▶ **Aufgabe 1**
Wann ist der Kläger laut dem Text zur Aktivlegitimation beim Verkehrsunfall aktivlegitimiert?
▶ **Aufgabe 2**
Tausche im Text zur Aktivlegitimation beim Verkehrsunfall "Leasingfahrzeug" gegen "Mietfahrzeug" und gib dabei den Abschnitt von "Aktivlegitimiert ist der" bis einschließlich "Ehefrau gehört ?" wieder.
▶ **Aufgabe 3**
Fahre mit dem Text zur Aktivlegitimation beim Verkehrsunfall nach dessen letztem Satz fort.

▶ **Textauszug**
Aktivlegitimation beim Verkehrsunfall von Rechtsanwalt und Fachanwalt für Verkehrsrecht Tilo Neuner-Jehle Stuttgart

Die Aktivlegitimation beim Verkehrsunfall

Von der gegnerischen Versicherung wird im Zeifel bei einem Verkehrsunfall so ziemlich alles bestritten was irgendwie geht. Und im Falle einer Klage gegen diese Versicherung steht ganz am Anfang das Bestreiten der sog. Aktivlegitimation, d.h. es wird bestritten, dass der Kläger/-in berechtigt sei, die Schadenspositionen aus dem Verkehrsunfall geltend zu machen.

 

Aktivlegitimiert ist der Kläger/-in immer dann, wenn er Inhaber des geltend gemachten Anspruchs ist. 

 

Wie aber, wenn das Fahrzeug finanziert wurde, es sich um ein Leasingfahrzeug handelt, oder gar dem Ehepartner oder beiden, z.B. Kläger und Ehefrau gehört ?

 

Hierzu nachfolgend eine kleine Anleitung mit dem Einwand der Schädigerversicherung, es fehle die Aktivlegitimation richtig umzugehen. Es wird hier auf den Aufsatz in Verkehrsrecht aktuell von VRiOLG a.D. Dr. Christoph Eggert (VA 18, 152 ff) verwiesen, welcher nachfolgend wiedergegeben wird.

Grundsätzliches zur Aktivlegitimation = Klagebefugnis:

  1. Der Kläger muss bei Erhebung eines Anspruchs seine Aktivlegitimation (Klagebefugnis) darlegen und notfalls beweisen.

▶ **Datensatz**
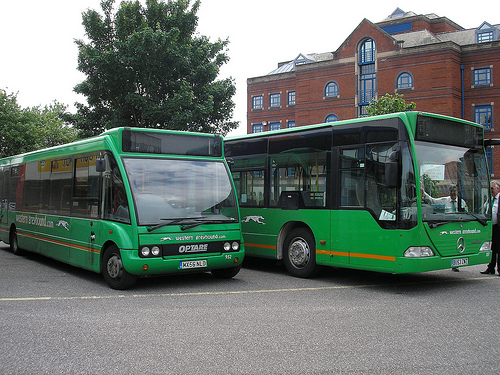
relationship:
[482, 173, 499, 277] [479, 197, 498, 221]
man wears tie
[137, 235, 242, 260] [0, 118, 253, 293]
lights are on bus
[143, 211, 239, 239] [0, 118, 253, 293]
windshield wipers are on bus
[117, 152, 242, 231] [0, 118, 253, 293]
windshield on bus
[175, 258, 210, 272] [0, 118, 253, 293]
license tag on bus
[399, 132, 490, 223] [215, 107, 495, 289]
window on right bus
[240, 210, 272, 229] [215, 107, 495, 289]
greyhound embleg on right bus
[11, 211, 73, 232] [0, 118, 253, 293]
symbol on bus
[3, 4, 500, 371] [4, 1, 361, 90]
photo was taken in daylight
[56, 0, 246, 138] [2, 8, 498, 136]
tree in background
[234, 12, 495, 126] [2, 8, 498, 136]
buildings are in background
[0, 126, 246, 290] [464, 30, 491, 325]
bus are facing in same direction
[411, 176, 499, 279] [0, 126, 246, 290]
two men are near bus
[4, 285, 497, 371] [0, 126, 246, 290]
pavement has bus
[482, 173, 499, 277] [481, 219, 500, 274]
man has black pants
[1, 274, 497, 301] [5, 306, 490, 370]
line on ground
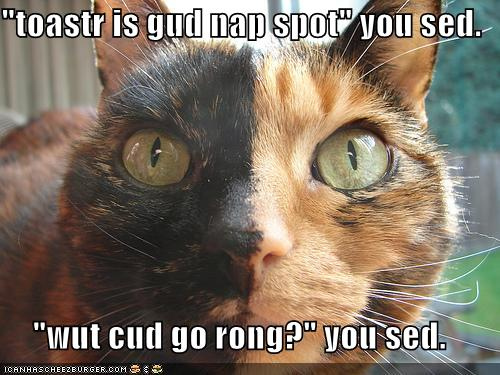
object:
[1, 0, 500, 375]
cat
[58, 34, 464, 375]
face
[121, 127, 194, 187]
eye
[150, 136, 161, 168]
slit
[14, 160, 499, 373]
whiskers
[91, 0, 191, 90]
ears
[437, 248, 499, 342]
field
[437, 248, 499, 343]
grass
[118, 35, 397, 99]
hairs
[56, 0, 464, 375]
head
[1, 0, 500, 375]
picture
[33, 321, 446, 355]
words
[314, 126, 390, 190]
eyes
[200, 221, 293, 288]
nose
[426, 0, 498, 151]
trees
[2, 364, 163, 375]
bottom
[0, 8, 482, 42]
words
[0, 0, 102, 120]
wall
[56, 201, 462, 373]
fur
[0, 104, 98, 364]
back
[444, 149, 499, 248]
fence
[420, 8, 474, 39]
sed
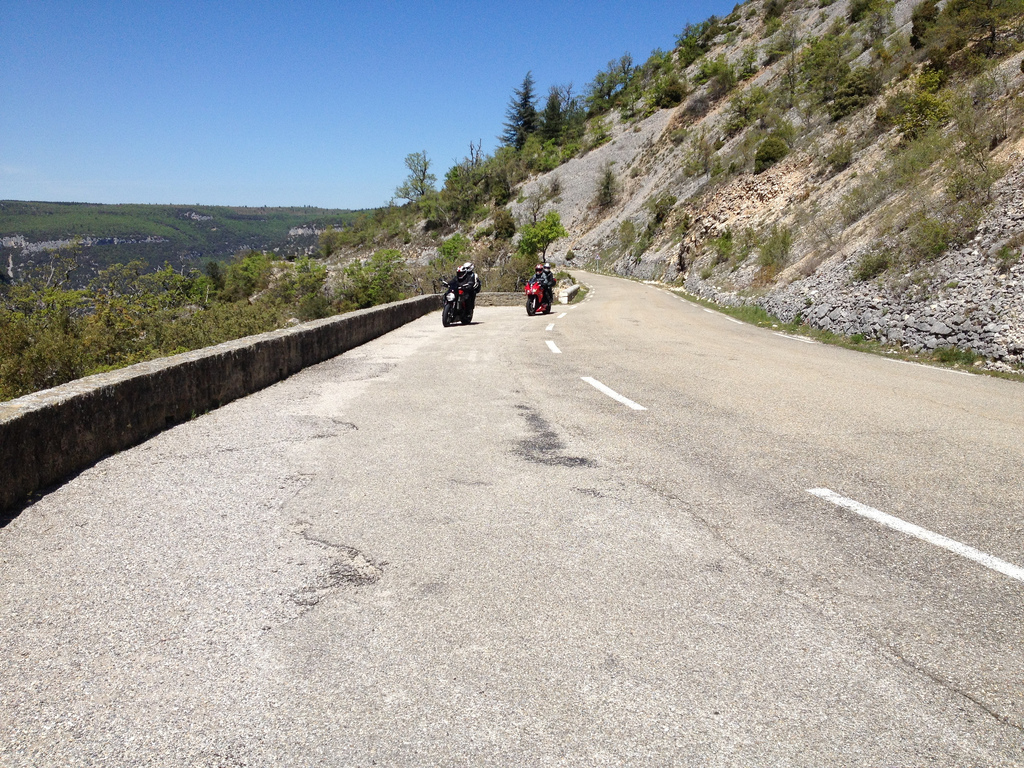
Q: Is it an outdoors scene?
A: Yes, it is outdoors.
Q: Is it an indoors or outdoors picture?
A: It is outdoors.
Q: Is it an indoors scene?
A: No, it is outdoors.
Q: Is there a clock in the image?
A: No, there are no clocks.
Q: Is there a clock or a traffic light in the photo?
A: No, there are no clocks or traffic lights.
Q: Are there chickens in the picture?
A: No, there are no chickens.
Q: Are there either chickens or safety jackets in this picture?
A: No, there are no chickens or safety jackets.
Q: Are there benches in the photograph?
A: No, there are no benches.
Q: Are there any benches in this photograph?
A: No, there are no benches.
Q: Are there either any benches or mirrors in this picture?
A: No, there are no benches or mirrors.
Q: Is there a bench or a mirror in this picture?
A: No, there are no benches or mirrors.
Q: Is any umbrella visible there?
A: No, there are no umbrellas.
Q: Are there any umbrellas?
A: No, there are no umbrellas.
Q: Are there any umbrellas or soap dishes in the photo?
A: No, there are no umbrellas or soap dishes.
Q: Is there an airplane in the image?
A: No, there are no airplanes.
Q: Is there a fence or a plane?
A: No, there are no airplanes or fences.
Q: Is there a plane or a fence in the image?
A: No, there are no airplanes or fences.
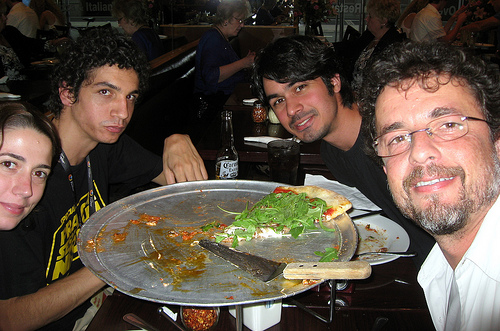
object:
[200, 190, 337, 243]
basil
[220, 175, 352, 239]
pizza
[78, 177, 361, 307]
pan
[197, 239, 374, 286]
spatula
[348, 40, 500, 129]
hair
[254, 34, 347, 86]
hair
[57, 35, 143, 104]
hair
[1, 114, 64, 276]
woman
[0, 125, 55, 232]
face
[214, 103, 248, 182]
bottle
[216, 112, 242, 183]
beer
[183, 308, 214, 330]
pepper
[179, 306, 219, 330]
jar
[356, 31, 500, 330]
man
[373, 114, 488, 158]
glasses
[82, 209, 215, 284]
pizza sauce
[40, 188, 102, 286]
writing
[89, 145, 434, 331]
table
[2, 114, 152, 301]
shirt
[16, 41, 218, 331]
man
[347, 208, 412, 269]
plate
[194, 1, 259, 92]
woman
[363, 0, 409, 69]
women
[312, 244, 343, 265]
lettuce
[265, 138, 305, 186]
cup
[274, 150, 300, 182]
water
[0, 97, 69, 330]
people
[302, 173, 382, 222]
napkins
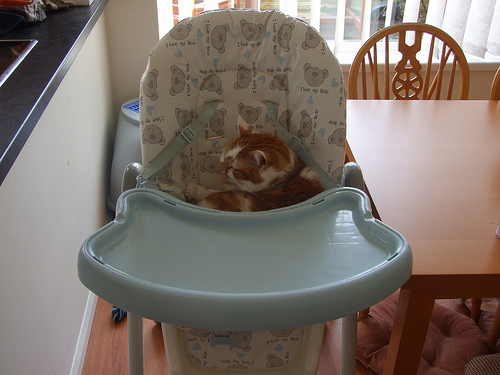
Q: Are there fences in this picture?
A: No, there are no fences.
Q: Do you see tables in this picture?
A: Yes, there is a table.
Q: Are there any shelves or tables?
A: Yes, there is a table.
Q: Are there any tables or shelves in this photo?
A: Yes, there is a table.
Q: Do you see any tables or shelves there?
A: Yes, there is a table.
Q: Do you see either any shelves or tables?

▶ **Ergebnis 1**
Immer dann, wenn er Inhaber des geltend gemachten Anspruchs ist.

▶ **Ergebnis 2**
Aktivlegitimiert ist der Kläger/-in immer dann, wenn er Inhaber des geltend gemachten Anspruchs ist. 

 

Wie aber, wenn das Fahrzeug finanziert wurde, es sich um ein Mietfahrzeug handelt, oder gar dem Ehepartner oder beiden, z.B. Kläger und Ehefrau gehört ?

▶ **Ergebnis 3**
  2. Zunächst gilt hier jedoch grundsätzlich die Eigentums-vermutung des § 1006 I S. 1 BGB zugunsten des Klägers. Ob und unter welchen Voraussetzungen dem Kläger diese zugute kommt ist jedoch in der Rspr. umstritten.
  3. Fehlt dem Kläger diese Aktivlegitimation oder kann er sie nicht beweisen, so ist die Klage als unbegründet (nicht unschlüssig) abzuweisen.
  4. Grundsätzlich ist jedoch der Inhaber einer Forderung berechtigt, diese im eigenen namen klagweise geltend zu machen. Ist er Inhaber dieser Forderung, dann ist er auch aktivlegitimiert und somit auch prozessführungsbefugt.
  5. Ist der Kläger jedoch nicht Inhaber der Forderung, weil an die Bank zur Sicherung abgetreten, ein Leasingfahrzeug vorliegt, oder eine Abtretung z.B. der Reparaturrechnung an die Reparaturfirma vereinbart wurde, stellt sich die Frage, wie damit im Gerichtsprozess umzugehen ist ?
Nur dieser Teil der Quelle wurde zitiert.